┌─ INFORMATION SUPPLIED

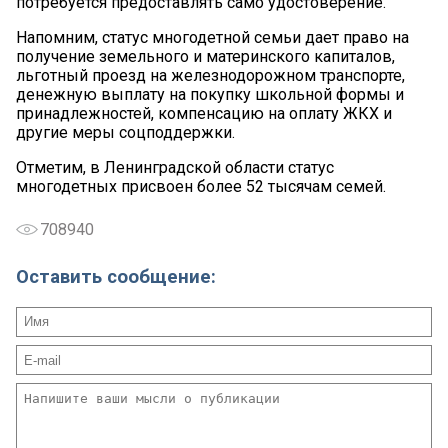
потребуется предоставлять само удостоверение.
Напомним, статус многодетной семьи дает право на
получение земельного и материнского капиталов,
льготный проезд на железнодорожном транспорте,
денежную выплату на покупку школьной формы и
принадлежностей, компенсацию на оплату ЖКХ и
другие меры соцподдержки.
Отметим, в Ленинградской области статус
многодетных присвоен более 52 тысячам семей.
708940
Оставить сообщение:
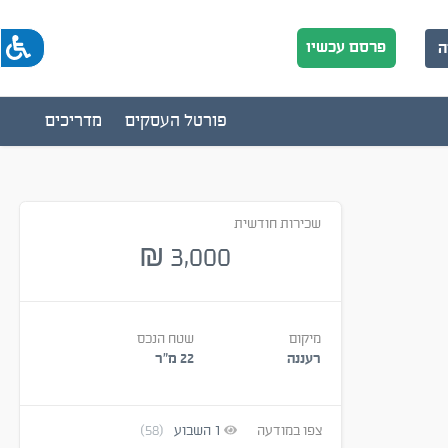
פרסם עכשיו
ה
פורטל העסקים
מדריכים
שכירות חודשית
3,000
₪
מיקום
שטח הנכס
רעננה
22 מ״ר
צפו במודעה
1
השבוע
(58)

└─

#### PROBLEM DETAILS:
What is needed is an exact output of the records above, with every picture left out.

#### ANSWER AREA:
потребуется предоставлять само удостоверение.
Напомним, статус многодетной семьи дает право на
получение земельного и материнского капиталов,
льготный проезд на железнодорожном транспорте,
денежную выплату на покупку школьной формы и
принадлежностей, компенсацию на оплату ЖКХ и
другие меры соцподдержки.
Отметим, в Ленинградской области статус
многодетных присвоен более 52 тысячам семей.
708940
Оставить сообщение:
פרסם עכשיו
ה
פורטל העסקים
מדריכים
שכירות חודשית
3,000
₪
מיקום
שטח הנכס
רעננה
22 מ״ר
צפו במודעה
1
השבוע
(58)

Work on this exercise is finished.